(extrait, pages 37-38)
"Lorsque, émissaire de la Cinémathèque suisse encore naissante, je me rendais assez régulièrement à Paris, je quittais mon bureau de la Place de la Cathédrale pour aller prendre le train avec, sur mon carnet de notes, des heures et des lieux de rendez-vous utiles à mon voyage. Mais, avec Michel Mitrani ainsi qu'avec la Cinémathèque française et mes amis les meilleurs, je laissais au hasard, même sans un coup de fil préalable, le soin d'une rencontre, ou non.

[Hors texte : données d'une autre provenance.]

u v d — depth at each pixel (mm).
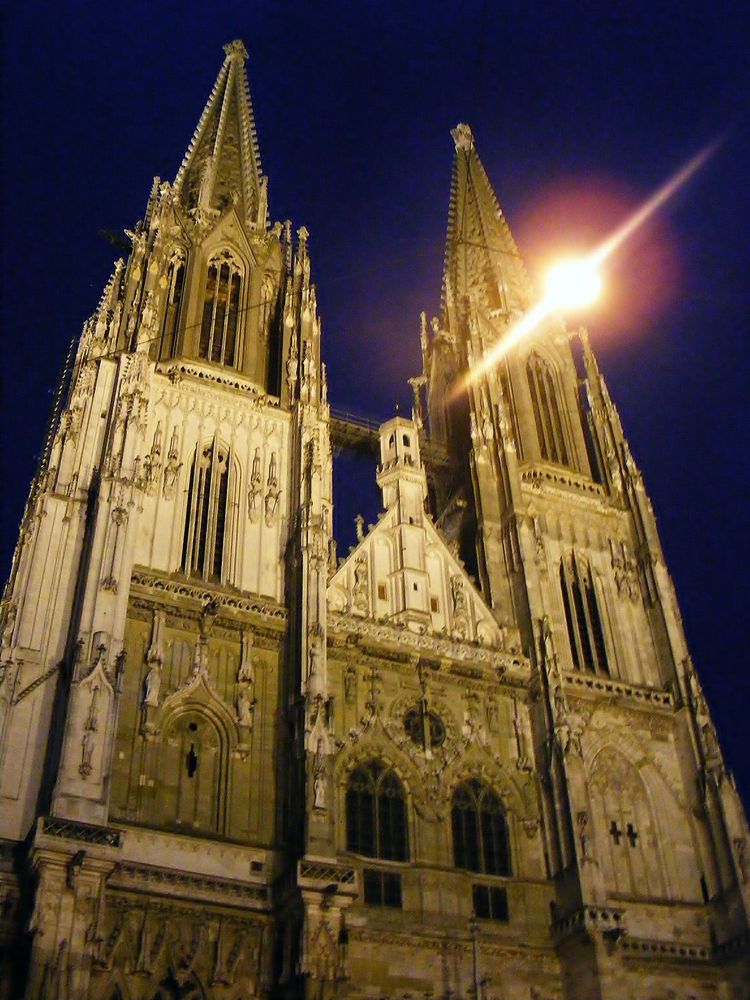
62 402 65562
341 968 43469
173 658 52625
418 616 61062
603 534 72938
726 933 54812
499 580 67125
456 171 106375
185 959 43469
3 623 54375
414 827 52938
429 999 47188
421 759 55375
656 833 59125
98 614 49156
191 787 49281
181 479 61281
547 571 67750
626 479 76125
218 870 46469
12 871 42219
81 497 55844
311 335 71875
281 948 44750
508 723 59312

Naturellement, depuis 1945, j'habitais le sixième arrondissement et l'occasion, en ce qui le concernait, accomplissait le reste, ainsi que des indications factuelles disséminées récoltées à la sauvette chez Losfeld, plus tard à sa boutique de la Rue de Verneuil, ou près de Roger Cornaille et Michel Laclos au Minotaure de la Rue des Beaux-Arts : le croisement imprévu-prévu se produisait entre la Rue Mazarine et le Boulevard Saint-Germain pour se terminer sur la terrasse du Flore en face d'Albert Cossery.
De cet écrivain, natif du Caire en 1913, locataire d'une chambre à l'Hôtel de la Louisiane depuis la fin de la guerre (mais il connaissait la France et parlait sa langue depuis son enfance), Michel estimait la pensée et pouvait la décortiquer allègrement. Il en émit finement la personnalité dans le film inédit de Jean Labib : Entre la violence et la dérision. Cossery sort de son hôtel, marche devant les étalages des marchands des quatre-saisons et s'assied à la table du Flore. Mitrani parle de cet aristocrate, dandy nonchalant, dont les livres sont écrits en français ; ce fut, en effet, une autre langue maternelle de celui qui pouvait aussi bien s'exprimer en arabe."